Une querelle d’héritage, mais aussi de mémoire
À l’image de certaines histoires africaines où les partages d’héritage se transforment en affaires de dignité, les fils Delon ne s’arrêtent pas à la contestation de l’exécuteur testamentaire. Alain-Fabien, le benjamin, a lancé une procédure devant le tribunal judiciaire de Paris pour faire annuler le testament, ainsi qu’une donation effectuée au bénéfice de sa sœur, en 2023. Selon son avocate, il n’aurait eu connaissance de ces actes qu’après la mort de leur père.
Dans ce testament, Anouchka hérite de 50% de la fortune de l’acteur, tandis que ses frères reçoivent chacun 25%. Mais le plus jeune conteste la validité du document : selon lui, l’acteur n’aurait plus eu toutes ses facultés mentales au moment de signer, affaibli par un accident vasculaire cérébral et des hospitalisations répétées. Des rapports médicaux viennent étayer ses propos. L’affaire sera examinée au fond en mars 2026, à Paris.
Une fratrie en crise, l’union impossible
À bien des égards, ce conflit n’est pas seulement financier. Il témoigne d’un profond éclatement familial. Les trois enfants d’Alain Delon, malgré une trêve observée au moment des obsèques, n’ont pas su préserver le dialogue. En février dernier, Alain-Fabien confiait dans Paris Match : « Plutôt que de nous rapprocher, la mort de papa nous a divisés encore plus ». Un aveu qui en dit long sur les blessures.
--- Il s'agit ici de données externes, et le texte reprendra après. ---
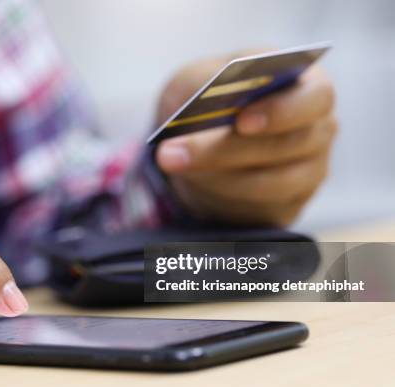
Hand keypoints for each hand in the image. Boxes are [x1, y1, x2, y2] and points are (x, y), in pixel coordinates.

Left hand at [155, 53, 336, 225]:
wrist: (196, 137)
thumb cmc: (208, 96)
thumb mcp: (198, 78)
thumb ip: (208, 80)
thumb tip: (213, 96)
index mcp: (308, 86)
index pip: (315, 98)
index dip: (281, 111)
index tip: (241, 121)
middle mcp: (317, 131)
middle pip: (288, 146)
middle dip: (226, 150)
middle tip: (172, 151)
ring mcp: (308, 172)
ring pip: (271, 184)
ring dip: (215, 176)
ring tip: (170, 162)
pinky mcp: (286, 206)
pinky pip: (257, 208)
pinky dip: (219, 195)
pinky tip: (190, 180)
Quant à Anouchka, elle affirme que le deuil prime sur les querelles, et que chacun vit cette perte à sa façon. Une déclaration qui sonne comme un appel à l’apaisement, mais qui n’a visiblement pas suffi à désamorcer les tensions.
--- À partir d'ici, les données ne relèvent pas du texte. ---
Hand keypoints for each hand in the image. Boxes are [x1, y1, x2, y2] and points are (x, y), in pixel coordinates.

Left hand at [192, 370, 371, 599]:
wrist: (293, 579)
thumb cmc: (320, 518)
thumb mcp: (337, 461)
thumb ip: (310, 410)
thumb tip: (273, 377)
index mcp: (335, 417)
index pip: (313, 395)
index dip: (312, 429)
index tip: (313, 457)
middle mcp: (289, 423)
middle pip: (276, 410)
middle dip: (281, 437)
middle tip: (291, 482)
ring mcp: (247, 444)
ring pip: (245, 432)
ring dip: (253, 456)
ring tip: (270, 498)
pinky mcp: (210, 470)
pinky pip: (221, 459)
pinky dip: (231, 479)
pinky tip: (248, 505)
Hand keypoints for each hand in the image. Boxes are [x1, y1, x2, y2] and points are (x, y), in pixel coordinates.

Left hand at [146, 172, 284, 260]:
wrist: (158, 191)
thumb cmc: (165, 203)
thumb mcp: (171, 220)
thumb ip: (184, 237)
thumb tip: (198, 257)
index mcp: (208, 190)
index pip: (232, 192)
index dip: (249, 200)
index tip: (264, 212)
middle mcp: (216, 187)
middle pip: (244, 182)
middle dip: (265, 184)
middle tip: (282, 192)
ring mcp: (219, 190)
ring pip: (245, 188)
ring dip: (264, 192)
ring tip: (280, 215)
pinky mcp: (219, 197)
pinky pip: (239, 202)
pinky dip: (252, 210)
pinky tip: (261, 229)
Le héros qu’on ne voulait pas voir partir ainsi
Sur les rives du fleuve Congo comme dans les quartiers populaires de Bamako, on se souvient d’un Alain Delon majestueux, mystérieux, en trench coat ou costume bien taillé, traquant les malfrats ou séduisant d’un simple regard. Que ce soit dans « Le Clan des Siciliens » ou « Plein Soleil », il inspirait force et respect. Voir aujourd’hui son nom mêlé à des litiges familiaux fait mal à ceux qui l’avaient élevé au rang de modèle.
Dans les cultures africaines, l’unité familiale après le décès d’un parent est sacrée. Elle permet de perpétuer l’honneur du défunt et de protéger l’héritage non seulement matériel, mais aussi moral. Or, dans le cas de Delon, c’est justement cette image d’honneur et de respect qui vacille. La justice tranchera. Plusieurs procès sont déjà programmés en 2026, tant à Paris qu’à Genève.
« Que la paix vienne reposer sur le nom du vieux lion »
En attendant, le nom d’Alain Delon, qui évoquait autrefois l’élégance et la droiture, se retrouve tiraillé entre accusations, ressentiments et secrets de famille. Mais pour ses admirateurs d’Afrique et d’ailleurs, il restera ce monolithe du cinéma, ce chevalier urbain des années noires et blanches, dont la mémoire mérite mieux que ces règlements de comptes. Et comme on le dirait à Abidjan ou à Lomé : « Que la paix vienne reposer sur le nom du vieux lion ».